Enfin, l'élection présidentielle de 2019 en Bolivie a fourni un autre exemple d'un phénomène politique auquel les partisans de la thèse de la marée rose était finie: les forces de droite incapables de vaincre les candidats de gauche consolidés dans les urnes ouvrent la voie à gouvernement par des manœuvres parlementaires (souvent appelées «coups d'État parlementaires»), des stratégies de «droit» et / ou des interventions militaires directes. La prise du pouvoir pour ces forces semble dépendre de la neutralisation des dirigeants de gauche légitimés par les électeurs. Le cas de Morales en 2019 a incarné ce phénomène: il a remporté l'élection mais a finalement été contraint de quitter le pays par une rébellion dirigée par une élite soutenue par des secteurs commandants de l'armée. Il reproduit les cas d'autres dirigeants de gauche de Pink Tide qui ont été empêchés d'achever leur mandat ou de concourir dans l'arène électorale.

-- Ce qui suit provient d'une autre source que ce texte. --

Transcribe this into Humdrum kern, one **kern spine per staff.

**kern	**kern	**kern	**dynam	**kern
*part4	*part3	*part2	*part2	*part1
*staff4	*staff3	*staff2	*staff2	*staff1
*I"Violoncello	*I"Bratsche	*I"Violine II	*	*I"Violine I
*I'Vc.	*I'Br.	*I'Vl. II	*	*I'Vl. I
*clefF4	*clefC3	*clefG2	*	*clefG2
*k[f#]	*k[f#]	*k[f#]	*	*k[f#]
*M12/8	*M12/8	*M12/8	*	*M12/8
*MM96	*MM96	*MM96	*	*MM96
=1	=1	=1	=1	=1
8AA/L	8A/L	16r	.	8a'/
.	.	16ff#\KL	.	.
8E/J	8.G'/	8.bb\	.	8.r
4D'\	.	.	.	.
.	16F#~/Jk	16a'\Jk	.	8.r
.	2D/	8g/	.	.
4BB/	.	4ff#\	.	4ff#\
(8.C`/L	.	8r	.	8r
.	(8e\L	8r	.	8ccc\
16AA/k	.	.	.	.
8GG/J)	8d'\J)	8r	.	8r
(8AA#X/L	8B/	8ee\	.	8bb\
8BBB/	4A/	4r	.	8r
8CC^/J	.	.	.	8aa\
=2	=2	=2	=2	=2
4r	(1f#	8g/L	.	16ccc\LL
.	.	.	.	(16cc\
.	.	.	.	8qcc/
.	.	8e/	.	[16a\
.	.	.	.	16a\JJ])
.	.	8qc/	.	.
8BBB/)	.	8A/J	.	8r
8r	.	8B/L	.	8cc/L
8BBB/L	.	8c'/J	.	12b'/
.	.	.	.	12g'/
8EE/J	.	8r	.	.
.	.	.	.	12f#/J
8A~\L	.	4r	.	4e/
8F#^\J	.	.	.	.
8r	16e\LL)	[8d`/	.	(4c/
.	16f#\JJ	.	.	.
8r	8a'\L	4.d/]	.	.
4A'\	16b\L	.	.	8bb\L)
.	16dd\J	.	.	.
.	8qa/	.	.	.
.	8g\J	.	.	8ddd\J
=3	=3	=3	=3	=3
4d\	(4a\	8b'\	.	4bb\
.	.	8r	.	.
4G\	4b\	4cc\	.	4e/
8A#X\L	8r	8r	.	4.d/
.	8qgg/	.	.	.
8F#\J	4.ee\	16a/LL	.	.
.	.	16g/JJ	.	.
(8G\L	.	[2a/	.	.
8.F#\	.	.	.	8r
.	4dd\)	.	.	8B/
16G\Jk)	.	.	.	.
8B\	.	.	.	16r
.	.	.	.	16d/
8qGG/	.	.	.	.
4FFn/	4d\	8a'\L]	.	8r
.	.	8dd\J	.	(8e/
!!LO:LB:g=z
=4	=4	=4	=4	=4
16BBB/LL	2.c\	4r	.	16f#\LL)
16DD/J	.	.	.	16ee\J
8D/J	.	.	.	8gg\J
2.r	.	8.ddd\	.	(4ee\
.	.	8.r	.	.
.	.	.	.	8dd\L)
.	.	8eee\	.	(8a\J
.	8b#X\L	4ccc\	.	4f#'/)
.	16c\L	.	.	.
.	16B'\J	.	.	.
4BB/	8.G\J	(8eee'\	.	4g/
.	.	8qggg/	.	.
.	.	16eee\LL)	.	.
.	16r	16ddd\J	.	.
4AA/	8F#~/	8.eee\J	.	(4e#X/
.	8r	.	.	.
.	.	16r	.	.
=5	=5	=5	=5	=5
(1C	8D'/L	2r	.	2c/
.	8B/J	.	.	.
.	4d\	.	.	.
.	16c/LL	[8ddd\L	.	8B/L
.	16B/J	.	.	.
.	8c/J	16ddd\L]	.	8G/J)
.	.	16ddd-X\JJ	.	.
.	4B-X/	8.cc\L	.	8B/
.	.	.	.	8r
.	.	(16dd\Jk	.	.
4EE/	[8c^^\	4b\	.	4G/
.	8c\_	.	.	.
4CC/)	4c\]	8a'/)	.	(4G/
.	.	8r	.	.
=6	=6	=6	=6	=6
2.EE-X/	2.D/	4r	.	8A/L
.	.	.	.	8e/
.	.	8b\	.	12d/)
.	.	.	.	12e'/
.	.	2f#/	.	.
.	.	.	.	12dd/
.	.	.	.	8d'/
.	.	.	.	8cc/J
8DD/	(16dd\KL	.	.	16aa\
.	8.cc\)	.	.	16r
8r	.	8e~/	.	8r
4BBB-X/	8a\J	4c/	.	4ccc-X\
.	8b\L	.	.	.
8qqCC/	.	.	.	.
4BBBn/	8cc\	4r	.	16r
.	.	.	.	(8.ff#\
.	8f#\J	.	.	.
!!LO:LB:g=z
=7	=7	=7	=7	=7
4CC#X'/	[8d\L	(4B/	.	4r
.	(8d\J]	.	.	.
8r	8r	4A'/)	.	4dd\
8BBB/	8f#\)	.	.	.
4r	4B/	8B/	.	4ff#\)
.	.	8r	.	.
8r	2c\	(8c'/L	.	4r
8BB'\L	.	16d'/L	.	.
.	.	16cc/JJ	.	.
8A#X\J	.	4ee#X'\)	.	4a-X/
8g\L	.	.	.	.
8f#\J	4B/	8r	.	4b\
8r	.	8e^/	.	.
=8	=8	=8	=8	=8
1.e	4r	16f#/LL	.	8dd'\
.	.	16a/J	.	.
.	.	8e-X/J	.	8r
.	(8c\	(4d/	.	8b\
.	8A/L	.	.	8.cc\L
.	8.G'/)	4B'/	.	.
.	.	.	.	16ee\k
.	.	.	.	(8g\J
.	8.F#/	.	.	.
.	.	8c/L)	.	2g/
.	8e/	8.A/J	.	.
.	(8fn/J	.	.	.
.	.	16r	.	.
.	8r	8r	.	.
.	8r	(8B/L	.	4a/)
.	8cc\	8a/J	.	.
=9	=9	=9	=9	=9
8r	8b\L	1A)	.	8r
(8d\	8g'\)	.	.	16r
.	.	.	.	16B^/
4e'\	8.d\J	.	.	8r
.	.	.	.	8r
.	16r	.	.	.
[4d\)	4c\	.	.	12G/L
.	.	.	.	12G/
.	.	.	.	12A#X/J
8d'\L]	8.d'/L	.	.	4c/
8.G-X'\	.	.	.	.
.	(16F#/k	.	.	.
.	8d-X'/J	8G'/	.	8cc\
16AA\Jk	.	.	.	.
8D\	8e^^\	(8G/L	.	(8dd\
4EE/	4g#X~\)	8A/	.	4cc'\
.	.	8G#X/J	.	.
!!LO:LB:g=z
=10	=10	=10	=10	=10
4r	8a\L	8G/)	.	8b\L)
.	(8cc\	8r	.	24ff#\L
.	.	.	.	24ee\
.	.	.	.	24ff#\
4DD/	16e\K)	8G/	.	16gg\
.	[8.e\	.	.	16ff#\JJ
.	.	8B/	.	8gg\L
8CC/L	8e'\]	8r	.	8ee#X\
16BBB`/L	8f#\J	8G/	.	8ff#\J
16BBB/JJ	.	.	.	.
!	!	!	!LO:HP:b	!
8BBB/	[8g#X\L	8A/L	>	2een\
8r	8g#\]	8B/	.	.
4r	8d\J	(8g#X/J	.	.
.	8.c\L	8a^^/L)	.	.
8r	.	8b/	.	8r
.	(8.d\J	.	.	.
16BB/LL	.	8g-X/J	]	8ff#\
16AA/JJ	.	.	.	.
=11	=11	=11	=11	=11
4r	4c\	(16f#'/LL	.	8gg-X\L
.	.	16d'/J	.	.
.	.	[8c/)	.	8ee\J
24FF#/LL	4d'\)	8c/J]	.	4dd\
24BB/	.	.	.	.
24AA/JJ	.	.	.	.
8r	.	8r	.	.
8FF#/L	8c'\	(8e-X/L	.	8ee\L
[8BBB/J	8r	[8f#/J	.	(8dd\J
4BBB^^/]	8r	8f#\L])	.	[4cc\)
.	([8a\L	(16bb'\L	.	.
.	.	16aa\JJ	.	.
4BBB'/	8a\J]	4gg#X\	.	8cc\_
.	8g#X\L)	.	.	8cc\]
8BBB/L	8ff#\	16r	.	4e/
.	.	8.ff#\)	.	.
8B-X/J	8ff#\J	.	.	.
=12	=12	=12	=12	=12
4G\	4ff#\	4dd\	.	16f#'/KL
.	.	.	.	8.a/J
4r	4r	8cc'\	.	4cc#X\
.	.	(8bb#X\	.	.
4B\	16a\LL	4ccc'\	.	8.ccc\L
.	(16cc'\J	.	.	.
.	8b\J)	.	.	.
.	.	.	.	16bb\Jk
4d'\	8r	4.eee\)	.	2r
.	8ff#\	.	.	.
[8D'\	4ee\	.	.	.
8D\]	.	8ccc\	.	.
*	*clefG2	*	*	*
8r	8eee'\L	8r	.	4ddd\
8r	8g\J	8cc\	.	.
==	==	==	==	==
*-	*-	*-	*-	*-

Au Brésil, la condamnation controversée de Lula da Silva pour corruption l'a empêché de rivaliser électoralement avec le droitier Bolsonaro, qui n'a d'ailleurs émergé en tant que figure nationale que dans un scénario de crise institutionnelle marqué par l'éviction de la présidente Dilma Rousseff (comme Lula un dirigeant du Partido dos Trabalhadores) par une mise en accusation parlementaire discutable en 2016. Au Paraguay, Fernando Lugo avait été soumis à un processus similaire quatre ans plus tôt (de façon inquiétante, la destitution de Lugo était à l'époque qualifiée de «coup d'État» par Rousseff, parmi d'autres dirigeants latino-américains). Le président hondurien Manuel Zelaya (2006–2009) a également été démis de ses fonctions à la suite d'un coup d'État soutenu par l'armée, coupant à court terme qui comprenait certaines politiques en faveur des pauvres et cherchait à intégrer le pays dans le nouveau régionalisme latino-américain qui a émergé avec le Pink Marée. Plus récemment (avril 2020), alors que de plus en plus de signes indiquent qu'il pourrait revenir jouer un rôle actif direct dans l'arène politique équatorienne, Rafael Correa, président depuis 10 ans (2007-2017), a été reconnu coupable de corruption après un procès controversé qui interdirait lui d'avoir occupé des fonctions politiques pendant plus de deux décennies.

En résumé, 2019 a fourni des exemples de trois types de preuves qui affaiblissent la thèse selon laquelle la marée rose est terminée: les victoires électorales de candidats pro-gauche associés à la marée rose ont continué à se produire (par exemple, l'Argentine, la Bolivie); les politiciens de droite sont arrivés au gouvernement en évitant la concurrence électorale directe avec leurs homologues de gauche qualifiés (par exemple, la Bolivie); et une action collective d'extra-institutionnelle de masse a eu lieu dans les rues de pays aux gouvernements de droite, mobilisant les demandes d'émancipation socio-économique (par exemple, Chili, Colombie). Ces divers types de preuves sont interconnectés par un facteur commun: ils révèlent tous l'existence de forces sociales de masse qui, canalisées à travers différents courants d'action collective (politique électorale, mobilisation extrainstitutionnelle), soutiennent les orientations gouvernementales qui caractérisent la Marée rose et s'opposent aux néolibéraux. la gouvernance. Ces preuves ont révélé l’insuffisance des prémisses de la thèse du PTIO, toujours insensibles aux signes des forces sociales que les orientations gouvernementales de Pink Tide ont contribué à cristalliser, avec le nationalisme des ressources comme un de leurs moteurs.